A character study of Tom Wambsgans is a character study of white middle America. Specifically one part of white middle America, where passive-aggression reigns and “nice” has a double meaning.
Tom being from St. Paul doesn’t come up a lot. It was briefly mentioned during a Season 1 car ride when Tom told his mother he wouldn’t be home for the holidays because Shiv made a face when he mentioned it. And Roman brings it up at that notorious Transformer dinner, saying Tom looks like “a divorce attorney from the Twin Cities.” But even if hardly anyone talks about it, Minnesota Nice is intrinsic to his psyche. And after spending so much time around a rich and powerful family, those fake niceties have turned into Impostor Syndrome. Tom’s never in the loop, so he constantly snivels around trying to glean whatever scraps of information he can. He’s not treated like a real member of the family, so he tries to shoehorn himself into roles and jobs he’s woefully unprepared for. He degrades coworkers, covers up crimes, acts like an entitled idiot, and excuses literal Nazis all in the name of fitting in. And yet, he still doesn’t.
At the end of last season, he finally seemed to figure out that the Roys will never accept him—but the question now is, did he realize it too late? At this point in his life, Tom doesn’t have a ton of options. He moved to New York to explore opportunity and eventually become a big enough deal that he could lord his successes over everyone back home. (A not wholly uncommon thing to do if you’re from the Midwest, and an asshole.) All along the way, his motives have been selfish, ruthless, and driven by a desire for money and excess. But now that he’s gotten what he wanted, he’s finding it all to be a bit twisted.

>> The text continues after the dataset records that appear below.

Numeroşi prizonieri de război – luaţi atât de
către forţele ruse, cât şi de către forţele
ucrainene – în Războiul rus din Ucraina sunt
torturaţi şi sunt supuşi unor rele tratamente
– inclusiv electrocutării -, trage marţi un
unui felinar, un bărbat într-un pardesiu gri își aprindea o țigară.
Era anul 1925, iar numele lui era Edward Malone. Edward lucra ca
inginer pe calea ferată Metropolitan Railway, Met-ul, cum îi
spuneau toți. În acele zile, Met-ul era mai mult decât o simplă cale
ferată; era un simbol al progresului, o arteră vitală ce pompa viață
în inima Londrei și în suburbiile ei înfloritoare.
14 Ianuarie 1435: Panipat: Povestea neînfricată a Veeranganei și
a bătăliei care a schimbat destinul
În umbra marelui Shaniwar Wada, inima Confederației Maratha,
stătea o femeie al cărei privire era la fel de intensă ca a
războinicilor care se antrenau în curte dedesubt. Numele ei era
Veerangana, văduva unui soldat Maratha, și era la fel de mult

He has the perfect wife, but she wants an open relationship. He has the big, important job, but he’s had to do and say unspeakable things to earn it. He’s a member of one of the wealthiest, most influential families in the world, but even his wife thinks of him as their squire. From the outside, he has it all; from the inside, he has nothing.

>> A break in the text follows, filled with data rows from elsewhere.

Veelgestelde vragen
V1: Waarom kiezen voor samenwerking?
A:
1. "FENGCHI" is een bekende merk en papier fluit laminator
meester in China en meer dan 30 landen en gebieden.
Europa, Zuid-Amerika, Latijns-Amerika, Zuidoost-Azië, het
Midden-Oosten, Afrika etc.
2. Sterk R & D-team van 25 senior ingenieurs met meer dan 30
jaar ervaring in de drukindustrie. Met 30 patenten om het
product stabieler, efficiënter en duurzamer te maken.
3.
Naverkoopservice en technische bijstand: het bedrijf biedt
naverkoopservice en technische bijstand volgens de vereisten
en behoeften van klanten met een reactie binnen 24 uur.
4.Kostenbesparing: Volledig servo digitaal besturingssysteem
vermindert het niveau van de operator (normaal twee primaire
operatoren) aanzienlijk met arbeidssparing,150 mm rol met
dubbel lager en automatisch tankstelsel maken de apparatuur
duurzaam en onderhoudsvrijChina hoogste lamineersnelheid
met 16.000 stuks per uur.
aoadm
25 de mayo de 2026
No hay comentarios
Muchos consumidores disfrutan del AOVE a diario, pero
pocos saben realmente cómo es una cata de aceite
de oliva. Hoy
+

Even abandoning it all and running back to Minnesota with his tail between his legs doesn’t seem to be a fitting option anymore. Sure, Tom ended last season by chowing down on his father-in-law’s chicken and telling his wife how unhappy he was. But even as he achieved some internal clarity, things on the outside only got more confusing. For as much as Tom may tell Shiv he could be less sad without her, leaving New York and the Roys behind would be admitting defeat. What would his former classmates say if he showed up back in St. Paul like nothing had changed? The Fly Guys he abandoned at his bachelor party? His high-profile lawyer mother?

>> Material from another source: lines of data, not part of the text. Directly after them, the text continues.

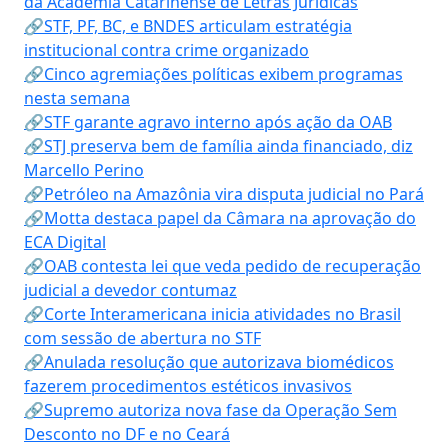
da Academia Catarinense de Letras Jurídicas
🔗STF, PF, BC, e BNDES articulam estratégia
institucional contra crime organizado
🔗Cinco agremiações políticas exibem programas
nesta semana
🔗STF garante agravo interno após ação da OAB
🔗STJ preserva bem de família ainda financiado, diz
Marcello Perino
🔗Petróleo na Amazônia vira disputa judicial no Pará
🔗Motta destaca papel da Câmara na aprovação do
ECA Digital
🔗OAB contesta lei que veda pedido de recuperação
judicial a devedor contumaz
🔗Corte Interamericana inicia atividades no Brasil
com sessão de abertura no STF
🔗Anulada resolução que autorizava biomédicos
fazerem procedimentos estéticos invasivos
🔗Supremo autoriza nova fase da Operação Sem
Desconto no DF e no Ceará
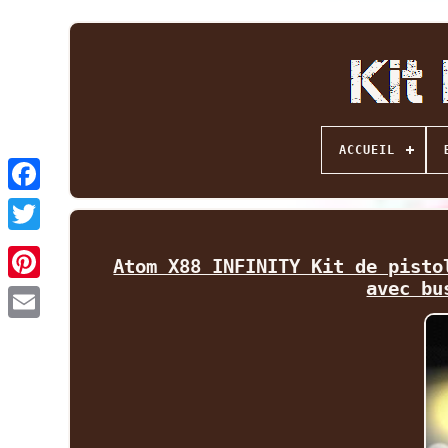
ACCUEIL
Facebook
Twitter
Atom X88 INFINITY Kit de pisto
avec bu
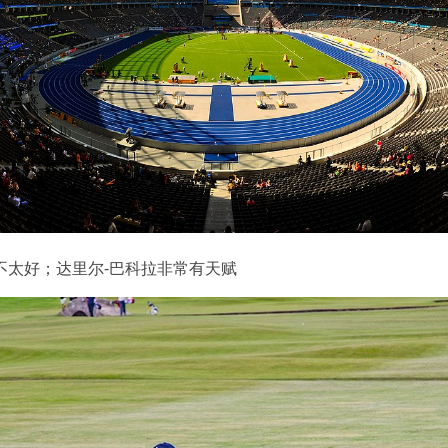
不太好；达里尔-巴科拉非常有天赋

Then there’s the question of whether he even can leave. After all, the Roy family knows he was complicit in destroying evidence of the cruise scandal, and Logan is just the kind of guy who’d drag everyone down with him if he truly started to sink.
No, for as much clarity and (temporary) backbone as Tom gained at the end of Season 2, he seems just as high and dry as ever. Now comes the time to see what he does with his back against the wall.